Instructions for the task — Filter the data for lines with the word "corners" and copy those lines.

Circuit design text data

··········

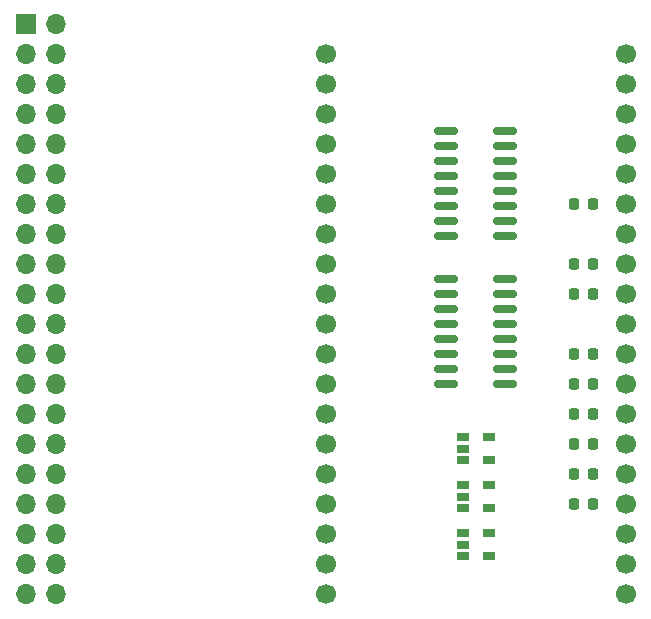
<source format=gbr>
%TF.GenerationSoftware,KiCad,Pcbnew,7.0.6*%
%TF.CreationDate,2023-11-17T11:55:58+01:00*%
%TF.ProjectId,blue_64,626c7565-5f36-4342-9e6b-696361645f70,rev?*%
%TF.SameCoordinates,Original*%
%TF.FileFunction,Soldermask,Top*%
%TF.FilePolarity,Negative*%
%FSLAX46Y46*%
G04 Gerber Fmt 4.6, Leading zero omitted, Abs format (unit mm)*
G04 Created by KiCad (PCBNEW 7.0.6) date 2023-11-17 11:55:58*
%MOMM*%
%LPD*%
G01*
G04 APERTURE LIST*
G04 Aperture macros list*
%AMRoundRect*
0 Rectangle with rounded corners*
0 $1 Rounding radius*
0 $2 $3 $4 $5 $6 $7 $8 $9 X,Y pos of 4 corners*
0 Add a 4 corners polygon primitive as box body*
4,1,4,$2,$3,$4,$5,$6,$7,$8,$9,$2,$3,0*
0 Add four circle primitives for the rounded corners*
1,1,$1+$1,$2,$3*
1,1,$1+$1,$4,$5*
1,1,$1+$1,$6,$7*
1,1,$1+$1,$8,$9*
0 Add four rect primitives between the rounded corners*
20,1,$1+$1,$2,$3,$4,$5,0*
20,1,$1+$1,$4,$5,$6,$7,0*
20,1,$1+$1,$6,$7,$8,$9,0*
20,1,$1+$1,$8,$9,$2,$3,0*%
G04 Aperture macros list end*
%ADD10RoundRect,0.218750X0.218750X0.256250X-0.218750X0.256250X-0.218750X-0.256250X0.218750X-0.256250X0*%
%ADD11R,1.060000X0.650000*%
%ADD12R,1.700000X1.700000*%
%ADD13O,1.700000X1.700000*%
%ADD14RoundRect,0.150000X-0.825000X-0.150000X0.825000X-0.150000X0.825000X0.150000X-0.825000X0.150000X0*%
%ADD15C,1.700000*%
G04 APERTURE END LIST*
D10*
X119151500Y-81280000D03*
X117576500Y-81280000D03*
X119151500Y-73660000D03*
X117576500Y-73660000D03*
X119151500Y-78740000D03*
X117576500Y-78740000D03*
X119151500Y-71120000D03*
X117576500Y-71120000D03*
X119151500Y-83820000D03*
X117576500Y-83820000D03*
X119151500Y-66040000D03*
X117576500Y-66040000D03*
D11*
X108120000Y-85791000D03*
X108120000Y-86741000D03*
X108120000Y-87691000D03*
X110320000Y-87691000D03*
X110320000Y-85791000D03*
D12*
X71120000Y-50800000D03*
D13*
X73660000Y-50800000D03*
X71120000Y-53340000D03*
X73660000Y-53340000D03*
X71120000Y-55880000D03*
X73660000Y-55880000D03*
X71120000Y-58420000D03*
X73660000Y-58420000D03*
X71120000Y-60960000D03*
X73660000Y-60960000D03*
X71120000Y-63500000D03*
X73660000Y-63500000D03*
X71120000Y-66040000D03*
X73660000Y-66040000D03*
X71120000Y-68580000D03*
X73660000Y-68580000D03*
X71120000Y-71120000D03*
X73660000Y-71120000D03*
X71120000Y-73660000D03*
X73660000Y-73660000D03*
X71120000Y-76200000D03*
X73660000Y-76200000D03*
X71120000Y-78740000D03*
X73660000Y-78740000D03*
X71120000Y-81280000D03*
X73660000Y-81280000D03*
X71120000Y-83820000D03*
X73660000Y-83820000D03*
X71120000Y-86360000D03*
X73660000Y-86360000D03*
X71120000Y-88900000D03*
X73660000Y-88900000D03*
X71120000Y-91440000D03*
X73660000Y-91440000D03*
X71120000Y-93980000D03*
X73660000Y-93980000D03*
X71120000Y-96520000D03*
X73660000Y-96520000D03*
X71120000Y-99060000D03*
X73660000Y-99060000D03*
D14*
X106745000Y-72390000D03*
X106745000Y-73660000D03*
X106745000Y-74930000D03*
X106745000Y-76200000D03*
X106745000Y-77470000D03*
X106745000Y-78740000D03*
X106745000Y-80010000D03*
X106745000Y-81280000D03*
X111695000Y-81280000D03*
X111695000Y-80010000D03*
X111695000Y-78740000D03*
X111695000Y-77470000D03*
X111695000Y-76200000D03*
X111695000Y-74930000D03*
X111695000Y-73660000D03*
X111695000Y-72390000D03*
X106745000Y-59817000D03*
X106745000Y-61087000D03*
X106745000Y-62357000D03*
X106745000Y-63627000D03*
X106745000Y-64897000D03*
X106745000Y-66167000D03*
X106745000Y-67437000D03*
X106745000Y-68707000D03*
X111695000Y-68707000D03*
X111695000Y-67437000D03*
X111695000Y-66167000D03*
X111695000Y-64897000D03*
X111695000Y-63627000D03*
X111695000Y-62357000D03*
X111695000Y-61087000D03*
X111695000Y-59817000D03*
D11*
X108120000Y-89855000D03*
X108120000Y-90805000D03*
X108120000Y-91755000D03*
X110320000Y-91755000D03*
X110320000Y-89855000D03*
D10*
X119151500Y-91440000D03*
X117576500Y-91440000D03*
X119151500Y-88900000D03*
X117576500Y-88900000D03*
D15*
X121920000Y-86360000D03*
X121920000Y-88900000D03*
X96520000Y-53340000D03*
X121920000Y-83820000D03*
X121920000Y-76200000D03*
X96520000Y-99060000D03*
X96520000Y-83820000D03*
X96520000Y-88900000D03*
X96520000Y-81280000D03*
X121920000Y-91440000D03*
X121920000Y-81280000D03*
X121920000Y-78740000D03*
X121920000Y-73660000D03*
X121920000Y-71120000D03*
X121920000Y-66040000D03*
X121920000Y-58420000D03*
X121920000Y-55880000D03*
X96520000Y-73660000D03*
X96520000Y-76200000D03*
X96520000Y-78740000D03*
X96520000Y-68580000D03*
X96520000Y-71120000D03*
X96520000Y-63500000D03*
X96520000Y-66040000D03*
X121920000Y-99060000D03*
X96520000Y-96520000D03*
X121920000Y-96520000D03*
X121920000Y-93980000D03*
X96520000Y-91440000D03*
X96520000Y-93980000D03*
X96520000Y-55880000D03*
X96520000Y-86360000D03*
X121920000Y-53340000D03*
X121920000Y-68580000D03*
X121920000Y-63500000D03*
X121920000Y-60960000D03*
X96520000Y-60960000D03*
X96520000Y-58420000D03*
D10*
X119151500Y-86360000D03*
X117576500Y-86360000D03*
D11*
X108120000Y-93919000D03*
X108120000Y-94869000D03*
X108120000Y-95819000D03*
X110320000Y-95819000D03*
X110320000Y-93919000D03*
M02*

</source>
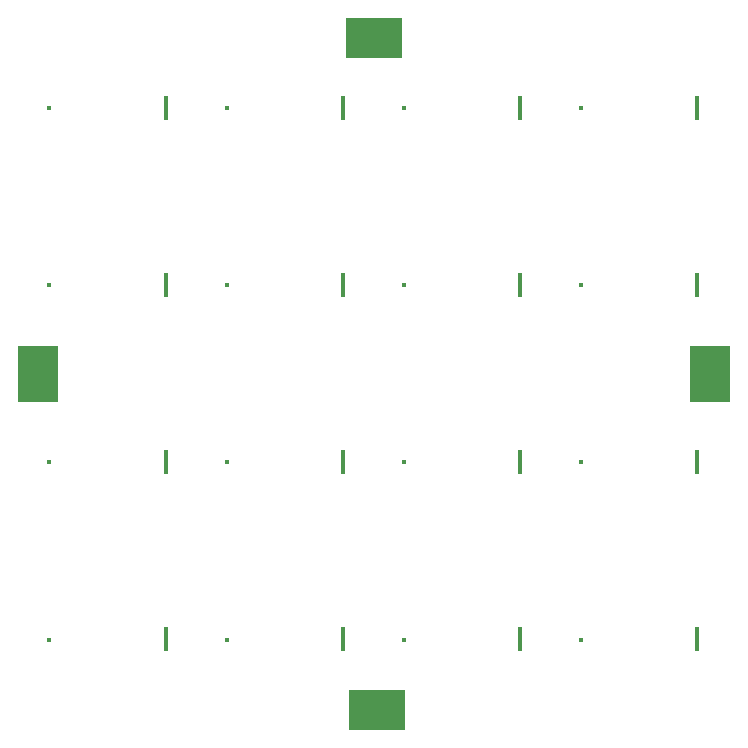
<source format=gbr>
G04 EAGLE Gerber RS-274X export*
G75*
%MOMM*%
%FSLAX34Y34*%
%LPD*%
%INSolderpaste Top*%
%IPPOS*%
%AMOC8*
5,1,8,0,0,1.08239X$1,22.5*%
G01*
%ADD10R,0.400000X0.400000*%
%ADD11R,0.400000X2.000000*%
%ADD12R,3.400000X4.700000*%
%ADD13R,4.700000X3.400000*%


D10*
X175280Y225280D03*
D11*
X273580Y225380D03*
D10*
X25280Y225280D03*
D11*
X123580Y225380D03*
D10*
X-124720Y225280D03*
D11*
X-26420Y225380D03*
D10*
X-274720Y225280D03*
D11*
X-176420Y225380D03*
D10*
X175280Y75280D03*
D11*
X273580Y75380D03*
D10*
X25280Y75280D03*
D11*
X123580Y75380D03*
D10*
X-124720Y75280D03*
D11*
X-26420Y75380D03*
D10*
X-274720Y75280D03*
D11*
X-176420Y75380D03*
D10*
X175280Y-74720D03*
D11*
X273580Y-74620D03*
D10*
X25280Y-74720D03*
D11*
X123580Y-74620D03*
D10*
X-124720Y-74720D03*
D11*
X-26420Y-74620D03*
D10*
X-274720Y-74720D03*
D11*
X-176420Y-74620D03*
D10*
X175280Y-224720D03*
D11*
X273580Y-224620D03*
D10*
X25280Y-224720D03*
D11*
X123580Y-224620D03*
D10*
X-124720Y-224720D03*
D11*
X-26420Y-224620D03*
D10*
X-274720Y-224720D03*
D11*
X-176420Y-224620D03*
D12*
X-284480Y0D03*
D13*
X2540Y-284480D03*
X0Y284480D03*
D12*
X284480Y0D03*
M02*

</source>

··········

Answer section —
0 Rectangle with rounded corners*
0 $2 $3 $4 $5 $6 $7 $8 $9 X,Y pos of 4 corners*
0 Add a 4 corners polygon primitive as box body*
0 Add four circle primitives for the rounded corners*
0 Add four rect primitives between the rounded corners*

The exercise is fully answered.